Panel pitches regulating how tech firms use data
TECH OVERSIGHT A proposed non-personal data authority may oversee how information is shared while ensuring privacy protection
NEW DELHI: A government-appointed panel, headed by former Infosys Ltd vice chairman Kris Gopalakrishnan, has called for a new law to regulate the sharing, commercial use and privacy of non-personal information.
The nine-member panel suggested appointing a regulator to oversee how such data is shared for sovereign, welfare, regulatory and competition uses, with a mandate to ensure that individual privacy is protected and the legitimacy of a request to seek data is strictly evaluated.
The committee has sought feedback from interested parties by August 13.
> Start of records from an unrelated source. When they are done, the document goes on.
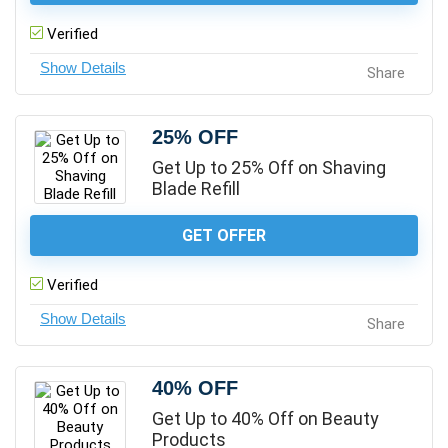
Verified
Share
25% OFF
Get Up to 25% Off on Shaving
Blade Refill
GET OFFER
Verified
Share
40% OFF
Get Up to 40% Off on Beauty
Products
“The non-personal data authority should be tasked with enabling legitimate sharing requests and requirements, and with regulating and supervising corresponding data sharing arrangements involving data businesses, data trustees and data trusts,” the draft report of the panel said.
Recognising the need to use data to provide a level-playing field for new companies, the panel said that global tech giants such as Google, Uber and Amazon, collect user data and mine content to make better decisions, giving them an advantage.
“A combination of a firstmover advantage for these large data-driven platforms and businesses, with the sizable network effect and enormous data that they have collected over the years, has left many new entrants and start-ups being squeezed and faced with significant entry barriers, the draft report said. “This may be the right time to set out rules to regulate the data ecosystem (which includes data collection, analysis, sharing, distribution of gains, destruction etc.) to provide certainty for existing businesses and provide incentives for new business creation, as well as to release enormous untapped social and public value from data.”
Prasanto K Roy, a policy expert, said that while competitive barriers need to be removed to spur innovation, a sweeping law that forces companies to share data could hurt more companies than just the internet giants.
“It would hurt new startups seeking funding, because investors would hesitate to invest in building up customer data as it may have to be shared with competitors,” Roy said.
Non-personal data is information that cannot identify a person and can be details such as weather conditions, data from sensors and public infrastructure.